We run Ziggy, an autonomous AI agent on an NVIDIA DGX Spark. Qwen 2.5 32B, local inference, no cloud. When we looked at OpenClaw for tool-calling and automation, the architecture was sound but the infrastructure was built for cloud-scale deployments.
We needed the patterns without the weight.
Lane-based serial execution. Context window guards. Skill files. Provider fallback. These are the things that make an agent reliable with a small quantised model. The gateway server, channel adapters, web dashboard, and browser automation are not.

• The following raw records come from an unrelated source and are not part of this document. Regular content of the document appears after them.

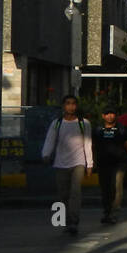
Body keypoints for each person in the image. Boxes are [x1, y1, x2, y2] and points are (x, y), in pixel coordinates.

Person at [42, 95, 93, 235]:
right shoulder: (57, 123)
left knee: (75, 193)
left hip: (79, 162)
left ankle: (74, 223)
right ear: (63, 106)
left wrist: (89, 164)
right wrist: (46, 154)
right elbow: (50, 140)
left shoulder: (84, 123)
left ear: (77, 106)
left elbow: (87, 144)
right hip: (60, 163)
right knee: (63, 194)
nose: (71, 106)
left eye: (73, 104)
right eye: (68, 103)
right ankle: (66, 222)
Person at [93, 103, 127, 224]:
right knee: (105, 189)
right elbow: (92, 147)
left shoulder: (122, 129)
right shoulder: (97, 130)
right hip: (103, 164)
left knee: (117, 188)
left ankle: (114, 213)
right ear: (103, 116)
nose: (110, 116)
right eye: (107, 114)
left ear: (116, 115)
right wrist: (92, 162)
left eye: (112, 113)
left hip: (120, 164)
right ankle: (107, 212)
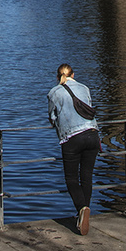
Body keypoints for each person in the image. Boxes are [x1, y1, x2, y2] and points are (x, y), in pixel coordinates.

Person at [47, 62, 99, 235]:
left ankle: (82, 208)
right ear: (73, 75)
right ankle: (83, 214)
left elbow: (52, 117)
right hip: (92, 135)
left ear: (58, 77)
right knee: (87, 176)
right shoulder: (85, 88)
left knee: (71, 178)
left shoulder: (54, 92)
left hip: (72, 138)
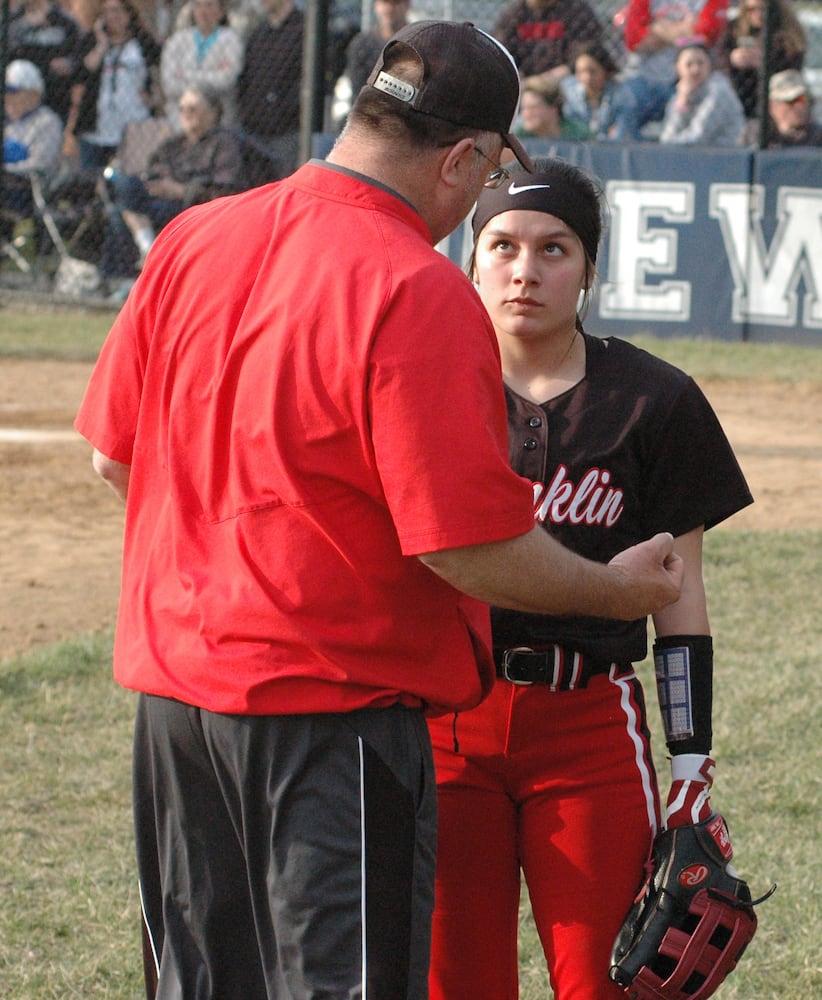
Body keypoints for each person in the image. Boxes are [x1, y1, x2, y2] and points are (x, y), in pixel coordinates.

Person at [74, 21, 683, 999]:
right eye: (486, 177)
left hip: (176, 706)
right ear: (464, 158)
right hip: (332, 719)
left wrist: (229, 564)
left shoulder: (196, 234)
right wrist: (613, 591)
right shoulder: (416, 285)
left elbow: (114, 455)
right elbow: (468, 547)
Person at [427, 156, 752, 1000]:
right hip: (441, 725)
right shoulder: (423, 384)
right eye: (501, 245)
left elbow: (681, 596)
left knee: (605, 983)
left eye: (554, 248)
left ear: (592, 269)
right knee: (452, 983)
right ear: (470, 259)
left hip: (588, 729)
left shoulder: (655, 399)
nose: (525, 270)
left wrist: (692, 760)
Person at [100, 83, 244, 294]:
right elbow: (153, 170)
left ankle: (138, 264)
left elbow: (226, 189)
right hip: (155, 200)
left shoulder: (224, 145)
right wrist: (157, 185)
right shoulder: (174, 143)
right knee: (122, 182)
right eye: (183, 109)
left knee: (119, 213)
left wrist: (180, 190)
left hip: (194, 209)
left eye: (193, 109)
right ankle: (141, 256)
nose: (186, 114)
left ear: (213, 112)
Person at [613, 0, 730, 140]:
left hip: (694, 81)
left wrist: (658, 28)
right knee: (627, 98)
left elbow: (706, 35)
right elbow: (635, 40)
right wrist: (685, 30)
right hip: (646, 80)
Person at [71, 0, 162, 171]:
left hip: (133, 122)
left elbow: (158, 72)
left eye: (117, 11)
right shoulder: (93, 41)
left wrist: (154, 99)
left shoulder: (142, 42)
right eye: (106, 12)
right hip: (97, 125)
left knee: (128, 178)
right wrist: (102, 45)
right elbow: (81, 74)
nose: (113, 17)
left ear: (129, 14)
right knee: (91, 179)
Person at [236, 0, 304, 179]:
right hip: (255, 131)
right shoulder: (258, 33)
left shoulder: (303, 30)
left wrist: (286, 111)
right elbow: (245, 78)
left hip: (288, 133)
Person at [159, 0, 243, 131]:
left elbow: (227, 80)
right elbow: (169, 85)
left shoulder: (231, 40)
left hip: (218, 125)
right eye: (198, 5)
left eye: (209, 5)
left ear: (221, 11)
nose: (203, 11)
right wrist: (212, 75)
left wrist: (185, 74)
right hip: (180, 125)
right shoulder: (176, 41)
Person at [718, 0, 805, 124]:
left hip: (776, 92)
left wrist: (764, 62)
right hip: (740, 90)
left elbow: (794, 66)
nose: (757, 14)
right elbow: (719, 56)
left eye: (762, 9)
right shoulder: (735, 28)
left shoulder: (787, 31)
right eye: (751, 10)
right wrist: (733, 59)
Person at [2, 60, 64, 224]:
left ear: (34, 94)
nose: (7, 97)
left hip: (27, 190)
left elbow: (41, 165)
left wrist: (6, 171)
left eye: (13, 91)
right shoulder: (6, 121)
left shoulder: (47, 122)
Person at [7, 0, 87, 123]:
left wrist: (69, 64)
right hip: (19, 101)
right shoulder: (13, 17)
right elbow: (6, 48)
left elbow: (81, 53)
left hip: (55, 98)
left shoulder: (65, 19)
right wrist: (27, 24)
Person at [659, 37, 745, 145]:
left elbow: (698, 137)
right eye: (689, 64)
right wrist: (682, 103)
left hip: (726, 156)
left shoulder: (718, 90)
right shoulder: (680, 94)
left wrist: (670, 143)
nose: (696, 70)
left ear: (709, 64)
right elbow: (667, 136)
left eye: (700, 63)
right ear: (678, 68)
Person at [493, 0, 604, 82]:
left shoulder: (576, 10)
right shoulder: (514, 14)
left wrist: (542, 81)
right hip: (525, 85)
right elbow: (501, 54)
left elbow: (583, 55)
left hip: (565, 81)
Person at [560, 41, 628, 140]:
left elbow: (620, 134)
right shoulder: (568, 93)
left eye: (592, 71)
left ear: (604, 70)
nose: (587, 77)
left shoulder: (620, 95)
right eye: (581, 72)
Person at [515, 74, 590, 140]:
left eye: (533, 108)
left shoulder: (580, 136)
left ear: (554, 109)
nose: (526, 114)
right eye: (524, 108)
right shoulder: (517, 137)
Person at [765, 68, 822, 147]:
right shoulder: (759, 134)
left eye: (802, 100)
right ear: (773, 106)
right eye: (791, 101)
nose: (799, 106)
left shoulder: (818, 136)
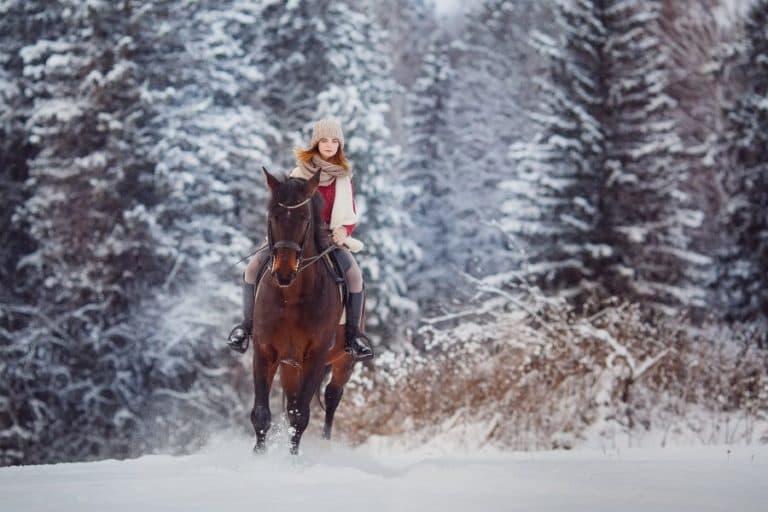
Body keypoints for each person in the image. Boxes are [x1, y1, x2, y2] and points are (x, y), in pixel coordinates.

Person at [227, 118, 374, 361]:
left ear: (340, 145)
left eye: (334, 141)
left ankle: (353, 335)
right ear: (316, 143)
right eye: (324, 140)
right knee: (253, 267)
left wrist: (343, 231)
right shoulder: (299, 173)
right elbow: (283, 210)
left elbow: (352, 214)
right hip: (294, 238)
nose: (329, 145)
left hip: (328, 239)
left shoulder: (343, 178)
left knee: (355, 276)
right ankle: (246, 326)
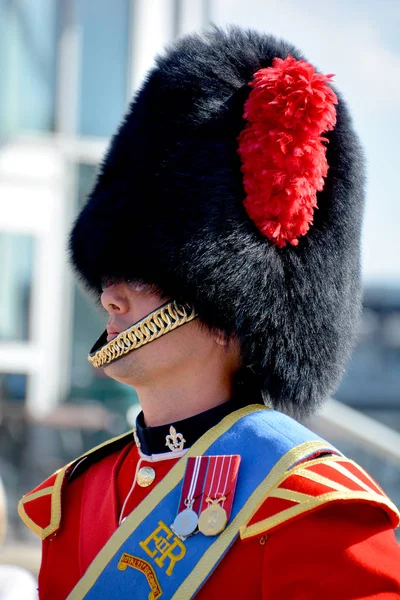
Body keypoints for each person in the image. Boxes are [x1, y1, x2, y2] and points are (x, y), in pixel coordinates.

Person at [18, 27, 400, 599]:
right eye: (109, 275)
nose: (110, 298)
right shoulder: (75, 501)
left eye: (143, 277)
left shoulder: (310, 509)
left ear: (226, 304)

ClawLite is what we extracted. ~500 lines of actual logic. Everything OpenClaw got right about agent reliability, nothing it got heavy about.
If you are running a local model and want an agent that can actually use tools without fumbling, this is for you.
Serial by default, parallel only when you say so. No race conditions. No interleaved garbage.
Drop markdown in skills/ to shape behaviour. Trigger keywords for dynamic loading. Configure with text, not code.
Approve a shell command once, it remembers. No re-prompting every session for the same git push.
Automatic compaction at 80%. Summarises older turns before you hit the wall. Critical at 16K context.
Small quants fumble parallel calls. Serial tool execution is more reliable with Qwen, Llama, Mistral.
Ollama goes down, Groq API catches it. Automatically. No broken pipelines at 3am.